Humour

Troubles of the bespectacled

T
Tasfiah Liakat

Glasses are high-maintenance, perpetually smudged, pesky little tyrants. They slide down, fog up, attract fingerprints, and disappear at the exact moment they are needed. So, let’s talk about some consistent troubles of the bespectacled to further prove my point.

Maintenance

Glasses should not get as dirty as they do. Their only job is literally just to sit there on your face and look pretty. They are not out sweeping chimneys or crawling through tunnels. Still, after a while, they start to resemble the greasy screen of a toddler’s iPad.

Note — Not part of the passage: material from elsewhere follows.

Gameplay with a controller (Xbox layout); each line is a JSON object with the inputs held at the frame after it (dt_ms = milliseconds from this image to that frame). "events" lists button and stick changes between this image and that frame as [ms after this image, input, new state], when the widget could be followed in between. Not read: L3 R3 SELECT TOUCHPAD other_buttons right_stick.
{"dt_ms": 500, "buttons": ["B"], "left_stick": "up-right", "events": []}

After a thorough cleaning using a lint-free microfibre cloth, when you hold them up toward the light, you will discover a giant fingerprint right in the middle.

Fogging

During rainstorms, you must take off your glasses every three seconds and wipe them on increasingly damp fabric. Internally, you're hoping and praying that perhaps this time your sleeves will absorb the water instead of spreading it across the lenses in artistic streaks.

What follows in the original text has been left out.